::: Trecho para leitura

Em um acampamento na Suécia estão alguns alemães, já não tão jovens, que todo ano rumam para as florestas daquele país. Entre eles há alternativos, desempregados e aventureiros. Um deles, a desempregada Anja, que tenta nos mares e florestas suecas fugir da pacata e desiludida vida em sua pequena cidade, é surpreendida certo dia por Siri, uma estranha e bela mulher.
Fascinada, Anja passa a depositar total confiança em Siri, iniciando ambas uma relação onde as fronteiras sexuais e etárias parecem não existir, despertando indignação nos demais. A situação passa então de idílica à amedrontadora, tornado apta a erupção de uma violência subliminar desse microcosmo social.
Uma encantadora utilização artística da língua tendo como plano de fundo a paisagem sueca. Em Camadas mais frias do ar Antje mostra quais transformações o amor pode causar. Por um lado uma crítica social carregada de sentimentos, por outro uma bem-sucedida tentativa de corroborar uma condição contemporânea dos seres humanos: uma sociedade de excluídos e os conflitos em seus mundos particulares.

::::::

Tarefas a realizar:
• a. Enumere os tipos de pessoa que, segundo o texto sobre Camadas mais frias do ar, estão entre os alemães do acampamento.
• b. Transcreva do texto sobre Camadas mais frias do ar o trecho de "Em um acampamento" a "desse microcosmo social.".

::: Entradas listadas

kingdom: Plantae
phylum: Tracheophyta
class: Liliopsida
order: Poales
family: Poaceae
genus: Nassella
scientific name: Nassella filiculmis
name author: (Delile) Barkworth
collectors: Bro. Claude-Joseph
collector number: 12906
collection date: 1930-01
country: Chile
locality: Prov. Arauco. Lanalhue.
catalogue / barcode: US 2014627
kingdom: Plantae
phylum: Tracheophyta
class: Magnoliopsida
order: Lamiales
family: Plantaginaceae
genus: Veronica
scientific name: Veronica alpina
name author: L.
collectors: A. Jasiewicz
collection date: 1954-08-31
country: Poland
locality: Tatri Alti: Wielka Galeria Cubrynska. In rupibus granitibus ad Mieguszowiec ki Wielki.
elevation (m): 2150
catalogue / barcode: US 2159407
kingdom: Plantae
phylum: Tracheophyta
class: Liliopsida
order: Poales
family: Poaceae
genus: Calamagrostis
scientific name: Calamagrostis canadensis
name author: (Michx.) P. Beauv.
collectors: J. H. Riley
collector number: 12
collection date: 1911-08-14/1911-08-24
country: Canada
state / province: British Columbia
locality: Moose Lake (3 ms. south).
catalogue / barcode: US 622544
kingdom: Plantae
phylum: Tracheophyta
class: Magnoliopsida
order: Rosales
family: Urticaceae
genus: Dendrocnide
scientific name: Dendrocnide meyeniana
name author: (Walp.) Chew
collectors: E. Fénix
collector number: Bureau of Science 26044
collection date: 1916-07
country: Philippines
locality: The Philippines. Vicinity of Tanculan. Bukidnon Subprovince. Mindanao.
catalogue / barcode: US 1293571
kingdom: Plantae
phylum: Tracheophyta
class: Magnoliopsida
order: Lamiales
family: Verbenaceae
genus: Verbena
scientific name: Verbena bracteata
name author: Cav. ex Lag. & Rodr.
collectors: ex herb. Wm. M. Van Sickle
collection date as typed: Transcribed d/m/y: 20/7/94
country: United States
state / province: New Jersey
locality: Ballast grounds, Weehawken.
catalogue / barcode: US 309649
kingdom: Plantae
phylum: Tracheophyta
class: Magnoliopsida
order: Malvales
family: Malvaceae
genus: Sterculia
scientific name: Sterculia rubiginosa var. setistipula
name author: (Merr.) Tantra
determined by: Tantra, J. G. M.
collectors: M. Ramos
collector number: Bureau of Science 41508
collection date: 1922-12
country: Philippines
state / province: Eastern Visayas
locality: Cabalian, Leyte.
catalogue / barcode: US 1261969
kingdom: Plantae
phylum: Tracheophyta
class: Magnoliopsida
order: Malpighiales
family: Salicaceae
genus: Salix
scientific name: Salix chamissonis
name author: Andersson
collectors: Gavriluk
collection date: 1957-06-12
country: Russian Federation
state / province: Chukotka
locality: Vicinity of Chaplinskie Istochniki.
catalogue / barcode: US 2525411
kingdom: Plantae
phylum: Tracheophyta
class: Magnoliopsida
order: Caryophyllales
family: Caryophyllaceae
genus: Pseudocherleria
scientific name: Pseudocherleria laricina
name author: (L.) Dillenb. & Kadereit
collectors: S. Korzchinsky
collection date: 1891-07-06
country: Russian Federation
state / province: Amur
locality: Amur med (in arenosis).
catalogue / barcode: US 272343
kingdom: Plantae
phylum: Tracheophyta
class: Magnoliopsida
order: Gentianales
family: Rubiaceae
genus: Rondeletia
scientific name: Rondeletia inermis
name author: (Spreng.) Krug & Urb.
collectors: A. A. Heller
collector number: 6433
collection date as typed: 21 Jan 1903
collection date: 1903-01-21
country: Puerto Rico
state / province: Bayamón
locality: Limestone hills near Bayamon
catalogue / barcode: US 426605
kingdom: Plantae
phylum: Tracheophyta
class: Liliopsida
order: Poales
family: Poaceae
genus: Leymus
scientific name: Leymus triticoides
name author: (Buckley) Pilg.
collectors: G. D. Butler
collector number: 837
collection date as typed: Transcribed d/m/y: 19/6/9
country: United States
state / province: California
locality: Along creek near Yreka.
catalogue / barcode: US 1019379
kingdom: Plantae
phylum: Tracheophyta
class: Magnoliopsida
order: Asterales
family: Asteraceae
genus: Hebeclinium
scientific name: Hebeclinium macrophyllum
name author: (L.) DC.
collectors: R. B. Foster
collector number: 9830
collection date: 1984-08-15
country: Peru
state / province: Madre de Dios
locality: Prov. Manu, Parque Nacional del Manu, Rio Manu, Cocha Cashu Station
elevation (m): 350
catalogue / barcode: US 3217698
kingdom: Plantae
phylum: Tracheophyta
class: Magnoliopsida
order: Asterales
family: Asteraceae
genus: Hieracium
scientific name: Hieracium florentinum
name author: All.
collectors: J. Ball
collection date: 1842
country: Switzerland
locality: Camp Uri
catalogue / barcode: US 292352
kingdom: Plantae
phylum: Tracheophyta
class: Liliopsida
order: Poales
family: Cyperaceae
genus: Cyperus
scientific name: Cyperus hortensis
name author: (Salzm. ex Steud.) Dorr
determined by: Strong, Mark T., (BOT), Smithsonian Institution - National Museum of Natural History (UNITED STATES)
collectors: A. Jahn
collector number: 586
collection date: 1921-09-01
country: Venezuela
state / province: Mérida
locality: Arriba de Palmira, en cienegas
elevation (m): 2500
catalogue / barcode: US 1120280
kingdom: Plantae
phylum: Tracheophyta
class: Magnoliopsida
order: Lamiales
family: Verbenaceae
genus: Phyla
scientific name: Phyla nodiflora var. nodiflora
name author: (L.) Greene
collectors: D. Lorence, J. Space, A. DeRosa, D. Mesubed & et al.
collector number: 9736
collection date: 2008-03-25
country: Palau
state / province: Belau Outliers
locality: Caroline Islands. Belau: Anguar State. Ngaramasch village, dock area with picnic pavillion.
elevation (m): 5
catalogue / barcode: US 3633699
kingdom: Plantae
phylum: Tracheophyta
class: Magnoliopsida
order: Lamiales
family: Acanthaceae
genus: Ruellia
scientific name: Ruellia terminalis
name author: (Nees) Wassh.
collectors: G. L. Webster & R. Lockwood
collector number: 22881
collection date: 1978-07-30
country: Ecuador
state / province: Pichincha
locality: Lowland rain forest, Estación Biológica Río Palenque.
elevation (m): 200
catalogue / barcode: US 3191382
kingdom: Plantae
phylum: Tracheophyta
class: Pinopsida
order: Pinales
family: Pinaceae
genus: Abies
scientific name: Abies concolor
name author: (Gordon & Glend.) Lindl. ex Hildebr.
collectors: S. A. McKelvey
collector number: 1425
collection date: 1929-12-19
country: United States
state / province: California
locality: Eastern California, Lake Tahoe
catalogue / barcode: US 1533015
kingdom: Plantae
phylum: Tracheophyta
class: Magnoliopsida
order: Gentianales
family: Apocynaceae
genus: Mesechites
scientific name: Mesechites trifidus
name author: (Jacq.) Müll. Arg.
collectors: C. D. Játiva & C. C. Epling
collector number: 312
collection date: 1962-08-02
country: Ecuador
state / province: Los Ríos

::::::

Respostas numeradas:
• a. Alternativos, desempregados e aventureiros.

• b.
Em um acampamento na Suécia estão alguns alemães, já não tão jovens, que todo ano rumam para as florestas daquele país. Entre eles há alternativos, desempregados e aventureiros. Um deles, a desempregada Anja, que tenta nos mares e florestas suecas fugir da pacata e desiludida vida em sua pequena cidade, é surpreendida certo dia por Siri, uma estranha e bela mulher.
Fascinada, Anja passa a depositar total confiança em Siri, iniciando ambas uma relação onde as fronteiras sexuais e etárias parecem não existir, despertando indignação nos demais. A situação passa então de idílica à amedrontadora, tornado apta a erupção de uma violência subliminar desse microcosmo social.